Resolusi Akar Rumput
Warga NU tentu telah memahami siapa saja elit-elit struktural saat ini. Dari banyak pemberitaan, mereka tahu bahwa banyak elit PBNU yang terlibat dalam proses dukung mendukung bahkan menjadi kandidat politik praksis. Bahkan, bukan hanya elit struktural PBNU dan banom-banomnya saja, masyarakat juga pasti memahami bahwa dari struktural PWNU, PCNU hingga MWCNU, susah untuk tidak terlibat dalam politik praksis. Apalagi di Jawa Timur, para pengurus sangat susah untuk menjaga jarak dari iklim politik. Pasalnya, banyak kiai yang selain menjadi pengurus NU, juga menjadi pengurus partai. Tentu, juga banyak partai yang tidak ingin kehilangan mereka, sebab menjadi magnet pesona NU dalam meningkatkan dukungan.
Kalau assessment pada masalah di atas dilakukan dengan sempurna, kebijakan netralitas tidak akan menghadapi polemik. Masyarakat tidak mungkin protes, jika kebijakan diambil dengan terlebih dahulu menjamin kesiapan struktural internal elitnya. Tidak mungkin akan kehilangan kepercayaan, jika Nyai Mahfudhoh Ali Ubaid (Dewan Pembina PP Muslimat NU), KH. Ali Masykur Musa (Ketua Umum PP ISNU), lebih dahulu dicutikan karena mendukung Paslon 02. Bahkan tidak akan ada warga NU Jawa Timur yang protes dipecatnya, KH. Marzuki Mustamar, sebagai PWNU, jika Eric Thohir sebagai pendukung resmi Prabowo-Gibran, sebelumnya tidak dilantik sebagai ketua Lakpesdam PBNU.

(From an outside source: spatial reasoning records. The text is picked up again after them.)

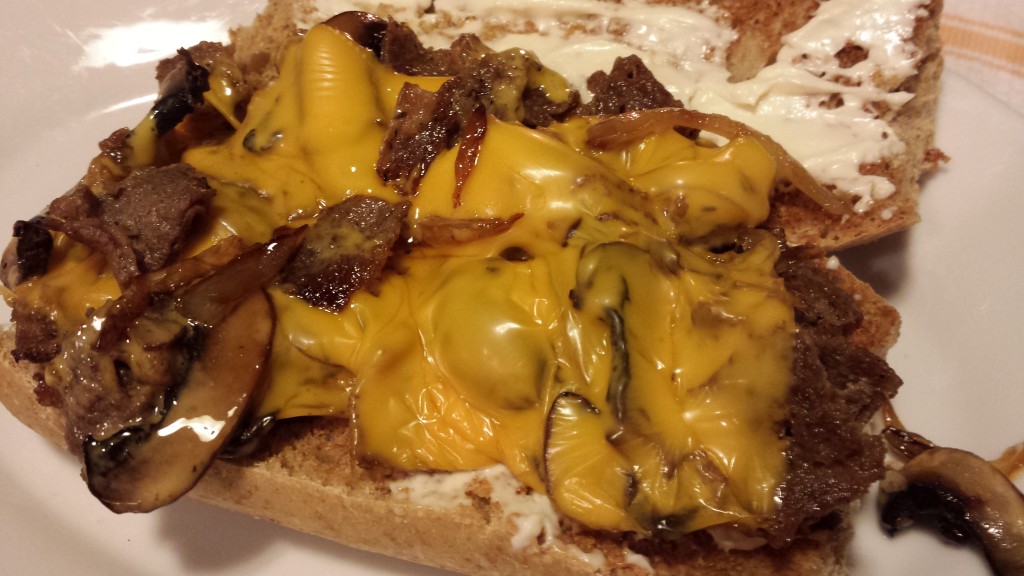
Where is `mushroom on plate`? The height and width of the screenshot is (576, 1024). mushroom on plate is located at coordinates (948, 472).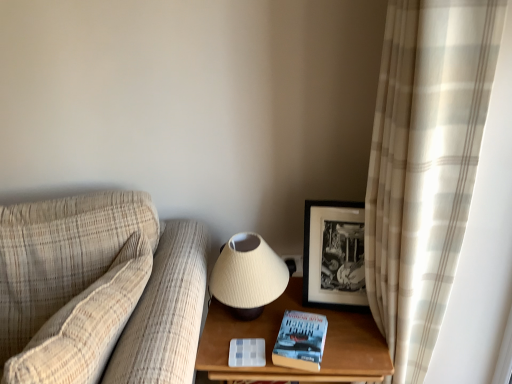
Question: Is point (303, 352) positioned closer to the camera than point (241, 297)?

Choices:
 (A) closer
 (B) farther

Answer: (A)

Question: From a real-world perspective, relative to matte cream lampshade at center, is hardcover blue book at lower right vertically above or below?

Choices:
 (A) below
 (B) above

Answer: (A)

Question: Based on their relative distances, which object is nearer to the black matte picture frame at upper right?

Choices:
 (A) wooden table at lower right
 (B) plaid fabric couch at left
 (C) hardcover blue book at lower right
 (D) beige plaid curtain at right
 (E) matte cream lampshade at center

Answer: (A)

Question: Which is nearer to the plaid fabric couch at left?

Choices:
 (A) beige plaid curtain at right
 (B) wooden table at lower right
 (C) black matte picture frame at upper right
 (D) matte cream lampshade at center
 (E) hardcover blue book at lower right

Answer: (D)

Usaha humoris PBNU yang hanya tampak “sok resolutif” demikian ini, tentu disayangkan seluruh pihak. Kebijakan netralitas tampak hanya alibi untuk lebih mempermahal pesona NU dalam transaksi politik. Semahal apapun pada akhirnya akan ada yang membeli. Tunggu saja, ketika telah ada kelompok politik yang sanggup membayarnya, netralitas akan berubah. Perubahannya tentu dengan dalil. Sebagai warga NU yang baik, mari tunggu dalil-dalil itu, kemudian kita jadikan sebagai perbedaan argumentatif. Nikmati perbedaan elit NU kita, sebagai dialektika dalil saja, tak usah bertengkar dan ikut campur pada masalah mereka. PBNU saat ini sebenarnya tidak mengajak berbaris. Jadi, cukuplah berbaris melalui kebudayaan lokal di daerah masing-masing saja. Minimal, kita tidak ikut bertengkar karena fanatisme kiai dan elit NU yang terjadi dewasa ini. Mari jaga pesona solidaritas masyarakat NU dari akar rumput, agar NU tetap seksi dan tak ternilai harganya sebagai primadona politik.